Lalu, terdengar suara musik disetel keras-keras sehingga percakapan mereka luruh bersama angin yang berkesiur menerpa kos itu.

 

***

 

MALAMNYA, Lanang kepikiran dengan draf tulisannya. Ia buka kembali lembar kerjanya, ia baca paragraf terakhir dan ia lanjutkan mengetik dengan daya imajinasinya yang penuh dengan harapan; tentang bagaimana ia dan gadis yang ia jumpai di kereta itu pada akhirnya akan bertemu lagi. Suara keyboard yang ditekan-tekan secara cepat dengan jemarinya terdengar hingga kamar kos Bima.

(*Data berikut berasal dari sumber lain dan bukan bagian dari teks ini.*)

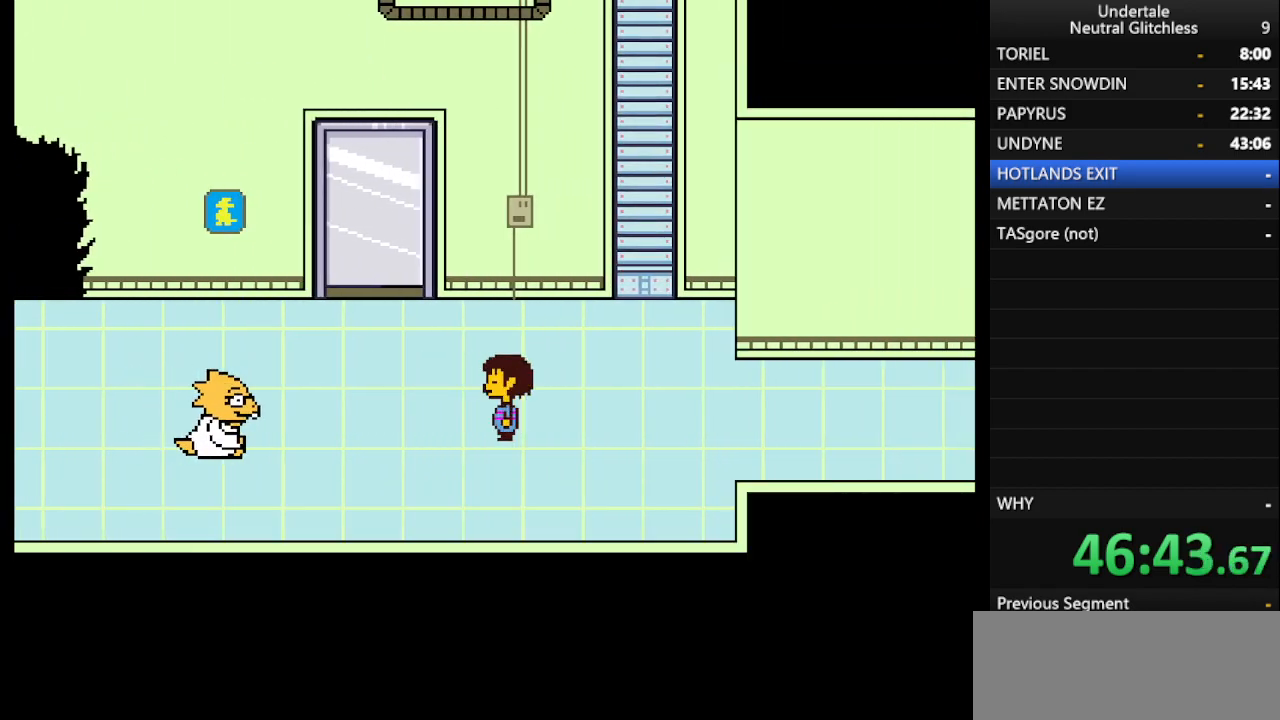
{"keys": ["right"], "events": [[17, "return", "down"], [17, "shift", "up"], [67, "return", "up"], [150, "shift", "down"], [200, "return", "down"], [233, "return", "up"], [233, "shift", "up"], [333, "shift", "down"], [383, "return", "down"], [433, "shift", "up"], [483, "return", "up"]]}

Ia lalu berhenti setelah mengetik terlalu lama dan bersemangat. Ia tidak tahu harus melanjutkan ceritanya bagaimana lagi, apalagi tentang bagaimana mengakhiri ceritanya nanti. Ia sempat berpikir tentang ending. Ia ingin mengakhiri ceritanya agar happy ending, tetapi ia merasa terlalu berharap, ingin mengakhiri agar sad ending, tapi ia tidak mau jika hal itu benar-benar terjadi padanya. Ia memilih menutup lembar kerjanya dan membiarkan ceritanya itu tanpa ending. Ia percaya, suatu saat nanti, ia dapat bertemu dengan gadis itu dan mengakhiri ceritanya.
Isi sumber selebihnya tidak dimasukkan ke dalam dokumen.